2. Acho injusta e equivocada, de um equívoco frequentemente associado a algum tipo de preconceito relativamente a organizações comunistas, mas não a levo a mal como deves calcular. A questão, em relação às direcções da revista (que sobreviveu a muitas direcções diferentes-aliás a maior parte do tempo da nossa licenciatura fez-se com uma direcçao durante 4 anos sem nenhum comprometimento político, que soube arranjar acordos em anos sucessivos com várias forças políticas, incluindo os comunistas-nos quais me incluo-no último ano (em 4 anos sucessivos)
Bem, p n me alongar desmesuradamente e não sair do que aqui nos trazia, não conheci nenhum membro da Direcção da Revista comunista, filiado ou não, conheci sempre a pena que tinham em receber poucos textos sobre política educatva, ou sobre reflexão das temáticas pedagógicas ou afins. As que recebiam eram de comunistas? Sim. Pena que dentre as múltiplas formações político partidárias na escola só estes avancem para os espaços de opinião. E aqui nasce o teu primeiro equívco. O segundo tem a ver com o jargão mas tería de ter em conta os textos que fizeram irritar-te. È um jargão dizer-se não matarás ou ama o teu próximo como a ti próprio mas alguém que o enuncie não é um cristão enformado e sem opinião. O terceiro equívoco nasce da presunção de que o corpo teórico vem de cima para baixo e não o inverso. Apesar de, hoje, não militar em nenhum partido posso garantir-te que a reflexão em torno das questões do ensino superior feita por militantes comunistas (até 1998) se trasformaram no corpo teórico mais específico defendido pelo Partido onde se organizavam. Querer um ensino universal gratuito e de qualidade é aliás um jargão da nossa constituição, defendido durante largo tempo consensualmente por tendências à direita e à esquerda.

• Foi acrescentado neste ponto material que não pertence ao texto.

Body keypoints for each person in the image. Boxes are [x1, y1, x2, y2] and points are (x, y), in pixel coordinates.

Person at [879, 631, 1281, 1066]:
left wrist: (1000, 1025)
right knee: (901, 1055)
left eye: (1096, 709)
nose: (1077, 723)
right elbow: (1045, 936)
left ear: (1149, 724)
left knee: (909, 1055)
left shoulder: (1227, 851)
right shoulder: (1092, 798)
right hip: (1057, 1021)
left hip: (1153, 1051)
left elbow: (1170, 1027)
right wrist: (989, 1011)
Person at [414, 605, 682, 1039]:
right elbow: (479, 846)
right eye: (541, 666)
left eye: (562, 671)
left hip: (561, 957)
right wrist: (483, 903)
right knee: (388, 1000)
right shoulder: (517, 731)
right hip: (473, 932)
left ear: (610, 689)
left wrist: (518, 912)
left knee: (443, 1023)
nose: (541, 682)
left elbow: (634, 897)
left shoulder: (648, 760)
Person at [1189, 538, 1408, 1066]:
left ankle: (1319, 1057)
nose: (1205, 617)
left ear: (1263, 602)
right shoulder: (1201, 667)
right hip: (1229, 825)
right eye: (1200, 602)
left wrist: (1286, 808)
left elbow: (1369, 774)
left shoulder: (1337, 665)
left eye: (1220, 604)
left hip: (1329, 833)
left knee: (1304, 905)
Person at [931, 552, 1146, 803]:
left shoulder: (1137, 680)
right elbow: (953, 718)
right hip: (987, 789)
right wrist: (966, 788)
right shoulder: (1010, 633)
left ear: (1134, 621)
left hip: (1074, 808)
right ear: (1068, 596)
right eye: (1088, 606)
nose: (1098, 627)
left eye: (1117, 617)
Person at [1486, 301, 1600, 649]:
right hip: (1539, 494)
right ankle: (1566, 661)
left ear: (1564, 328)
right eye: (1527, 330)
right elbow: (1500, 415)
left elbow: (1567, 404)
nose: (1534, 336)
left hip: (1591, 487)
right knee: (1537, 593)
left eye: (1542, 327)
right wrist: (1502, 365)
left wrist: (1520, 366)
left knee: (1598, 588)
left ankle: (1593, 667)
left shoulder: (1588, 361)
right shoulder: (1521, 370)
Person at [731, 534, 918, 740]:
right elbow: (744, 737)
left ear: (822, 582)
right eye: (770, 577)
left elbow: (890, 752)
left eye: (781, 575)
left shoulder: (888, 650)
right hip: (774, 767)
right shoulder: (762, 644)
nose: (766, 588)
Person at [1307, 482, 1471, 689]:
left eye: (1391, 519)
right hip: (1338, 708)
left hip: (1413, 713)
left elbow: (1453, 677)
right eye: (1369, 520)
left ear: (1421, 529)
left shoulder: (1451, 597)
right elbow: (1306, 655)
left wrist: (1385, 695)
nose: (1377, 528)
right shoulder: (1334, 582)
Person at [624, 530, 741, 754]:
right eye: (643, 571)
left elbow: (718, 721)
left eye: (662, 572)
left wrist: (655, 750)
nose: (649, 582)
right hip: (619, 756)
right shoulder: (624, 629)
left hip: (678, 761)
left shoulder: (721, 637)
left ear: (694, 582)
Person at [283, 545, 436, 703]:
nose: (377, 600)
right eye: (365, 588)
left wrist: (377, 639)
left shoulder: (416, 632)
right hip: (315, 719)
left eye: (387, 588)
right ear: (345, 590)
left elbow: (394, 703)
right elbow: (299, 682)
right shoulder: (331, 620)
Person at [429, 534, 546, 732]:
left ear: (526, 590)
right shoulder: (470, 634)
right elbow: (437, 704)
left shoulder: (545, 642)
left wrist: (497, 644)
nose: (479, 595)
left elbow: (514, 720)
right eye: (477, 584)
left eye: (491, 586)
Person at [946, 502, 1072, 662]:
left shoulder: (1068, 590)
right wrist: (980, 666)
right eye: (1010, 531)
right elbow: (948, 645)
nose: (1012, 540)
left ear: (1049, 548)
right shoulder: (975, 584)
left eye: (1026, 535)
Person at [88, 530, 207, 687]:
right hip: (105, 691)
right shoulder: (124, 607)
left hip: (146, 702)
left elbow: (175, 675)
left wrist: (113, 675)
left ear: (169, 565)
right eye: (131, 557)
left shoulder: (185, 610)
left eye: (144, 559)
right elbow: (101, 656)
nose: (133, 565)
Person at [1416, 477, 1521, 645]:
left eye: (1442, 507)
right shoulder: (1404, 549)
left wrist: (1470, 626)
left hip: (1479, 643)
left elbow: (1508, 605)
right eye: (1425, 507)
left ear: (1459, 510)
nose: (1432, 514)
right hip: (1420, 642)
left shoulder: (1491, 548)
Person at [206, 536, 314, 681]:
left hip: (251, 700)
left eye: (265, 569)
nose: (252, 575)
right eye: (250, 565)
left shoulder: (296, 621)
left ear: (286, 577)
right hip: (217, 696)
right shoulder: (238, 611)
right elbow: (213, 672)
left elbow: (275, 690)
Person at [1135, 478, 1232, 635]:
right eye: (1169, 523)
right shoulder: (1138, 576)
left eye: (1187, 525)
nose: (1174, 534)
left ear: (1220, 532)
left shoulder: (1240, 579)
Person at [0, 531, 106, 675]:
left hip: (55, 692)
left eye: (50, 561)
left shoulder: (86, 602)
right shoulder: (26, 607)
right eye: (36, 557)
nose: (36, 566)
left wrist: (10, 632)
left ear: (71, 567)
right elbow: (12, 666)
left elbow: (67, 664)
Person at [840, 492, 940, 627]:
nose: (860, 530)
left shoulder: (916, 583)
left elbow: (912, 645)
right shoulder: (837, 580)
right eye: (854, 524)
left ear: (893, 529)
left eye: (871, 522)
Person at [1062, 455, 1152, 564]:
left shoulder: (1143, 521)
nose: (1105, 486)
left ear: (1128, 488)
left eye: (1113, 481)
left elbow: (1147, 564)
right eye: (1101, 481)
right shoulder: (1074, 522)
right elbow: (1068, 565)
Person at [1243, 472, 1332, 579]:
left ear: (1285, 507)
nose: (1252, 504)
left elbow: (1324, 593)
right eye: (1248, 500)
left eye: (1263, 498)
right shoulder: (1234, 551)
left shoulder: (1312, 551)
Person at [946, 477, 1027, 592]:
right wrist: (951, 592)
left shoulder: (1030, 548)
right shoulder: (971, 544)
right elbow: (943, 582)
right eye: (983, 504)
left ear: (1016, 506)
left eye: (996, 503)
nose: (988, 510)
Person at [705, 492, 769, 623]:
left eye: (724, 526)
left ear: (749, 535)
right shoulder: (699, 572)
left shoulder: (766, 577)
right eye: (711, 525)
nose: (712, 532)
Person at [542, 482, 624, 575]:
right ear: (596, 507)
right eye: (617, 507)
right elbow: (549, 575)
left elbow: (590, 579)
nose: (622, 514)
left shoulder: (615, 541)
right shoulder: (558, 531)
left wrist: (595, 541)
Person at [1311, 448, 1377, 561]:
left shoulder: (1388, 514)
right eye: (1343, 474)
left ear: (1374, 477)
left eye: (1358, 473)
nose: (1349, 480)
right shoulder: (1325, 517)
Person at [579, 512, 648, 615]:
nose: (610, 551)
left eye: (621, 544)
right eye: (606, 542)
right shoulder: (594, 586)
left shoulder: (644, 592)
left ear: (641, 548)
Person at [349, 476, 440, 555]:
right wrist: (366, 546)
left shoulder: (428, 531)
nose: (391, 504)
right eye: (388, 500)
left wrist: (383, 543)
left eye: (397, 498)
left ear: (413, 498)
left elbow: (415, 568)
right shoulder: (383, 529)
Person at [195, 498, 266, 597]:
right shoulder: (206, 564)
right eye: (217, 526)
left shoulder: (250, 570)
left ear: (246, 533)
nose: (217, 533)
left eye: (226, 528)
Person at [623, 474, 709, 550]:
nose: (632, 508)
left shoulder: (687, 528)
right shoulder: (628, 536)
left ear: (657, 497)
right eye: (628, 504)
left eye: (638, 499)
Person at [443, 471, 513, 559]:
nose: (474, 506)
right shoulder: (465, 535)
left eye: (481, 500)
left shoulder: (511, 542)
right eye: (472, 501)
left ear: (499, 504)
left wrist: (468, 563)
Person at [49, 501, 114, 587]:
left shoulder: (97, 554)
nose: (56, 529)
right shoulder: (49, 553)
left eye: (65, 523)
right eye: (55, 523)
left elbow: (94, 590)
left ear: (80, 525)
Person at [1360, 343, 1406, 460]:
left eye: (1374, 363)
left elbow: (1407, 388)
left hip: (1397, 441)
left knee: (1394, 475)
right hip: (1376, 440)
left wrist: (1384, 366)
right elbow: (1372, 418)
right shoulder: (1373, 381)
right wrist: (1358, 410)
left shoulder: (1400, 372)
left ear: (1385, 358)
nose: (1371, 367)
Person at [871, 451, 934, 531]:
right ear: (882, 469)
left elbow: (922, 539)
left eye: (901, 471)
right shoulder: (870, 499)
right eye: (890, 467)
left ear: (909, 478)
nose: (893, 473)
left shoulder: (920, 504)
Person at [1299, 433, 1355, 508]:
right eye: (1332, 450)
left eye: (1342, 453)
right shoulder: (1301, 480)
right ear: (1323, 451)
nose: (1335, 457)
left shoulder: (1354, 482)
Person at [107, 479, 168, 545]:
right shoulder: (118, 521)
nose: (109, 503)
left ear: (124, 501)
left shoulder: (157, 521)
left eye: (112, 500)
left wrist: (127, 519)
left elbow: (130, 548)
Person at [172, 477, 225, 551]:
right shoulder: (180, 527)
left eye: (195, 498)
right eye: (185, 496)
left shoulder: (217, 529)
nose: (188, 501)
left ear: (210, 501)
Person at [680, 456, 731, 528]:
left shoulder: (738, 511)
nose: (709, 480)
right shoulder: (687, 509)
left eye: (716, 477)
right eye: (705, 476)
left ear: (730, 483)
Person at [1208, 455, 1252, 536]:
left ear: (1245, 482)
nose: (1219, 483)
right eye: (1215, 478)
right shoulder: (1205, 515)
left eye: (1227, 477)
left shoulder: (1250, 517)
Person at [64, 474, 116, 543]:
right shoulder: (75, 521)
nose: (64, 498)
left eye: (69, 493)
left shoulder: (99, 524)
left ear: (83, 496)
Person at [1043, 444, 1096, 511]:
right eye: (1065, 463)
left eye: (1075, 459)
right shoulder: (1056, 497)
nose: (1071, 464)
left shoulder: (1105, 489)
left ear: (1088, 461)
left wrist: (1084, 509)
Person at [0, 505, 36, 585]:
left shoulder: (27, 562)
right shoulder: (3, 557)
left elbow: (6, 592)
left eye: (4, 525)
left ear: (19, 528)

Ana Cláudia Vicente disse...

J.,
só mais dois apontamentos,

1.nunca teria imposto algo que escrevi a uma publicação; não sabia que esse mecanismo existia, mas o facto de ele existir não me levaria a recorrer a ele; respeitaria sempre o critério de decisão de um corpo directivo, para quê recorrer, se era tão insegura quanto à qualidade daquilo que escrevera?

2. Quanto a considerares injusta a minha apreciação: não podendo agora detalhar casos artigo a artigo, posso apenas referir-te essa apreciação geral (e sendo geral talvez seja injusta), e ela é a de que a maior parte desses artigos (que me irritaram) era fudamentalmente adjectivantes, e não substantivos. A(s) política(s) educativas eram apodadas disto e daquilo(os próprios ministros eram apodados disto e daquilo), e apenas princípios muito(mas mesmo muito) gerais (a enunciação da Constituição, sem mais, recorrentíssima), ou anulação da estratégia governativa em vigor, eram enunciados em alternativa. Penso que nada mais. Para quem lia, isso não chegava. Daí ter-me referido ao "jargão": o problema não era a inconsistência de princípios, ou o alinhamento a eles (todos nos alinhamos a princípios, isso não faz de nós rebanho) era a falta de alternativas pragmáticas, e o refúgio naquela linguagem (a tal dos adjectivos), era isso que queria dizer. O que eu não quis dizer foi que os jovens militantes comunistas eram todos acéfalos, caraças! Apenas que as propostas que faziam, também ali (as partidariamente explícitas), e ainda mais no tom exclamativo desses artigos revelava uma enorme conformidade a um corpo ideológico que eu rejeitava (e que não percebia porque tinha tanta preeminência naquele espaço; mas agora já o explicaste, mais ninguém colaborava dando perspectivas alternativas).

Uma boa Páscoa, para ti e para a tua família.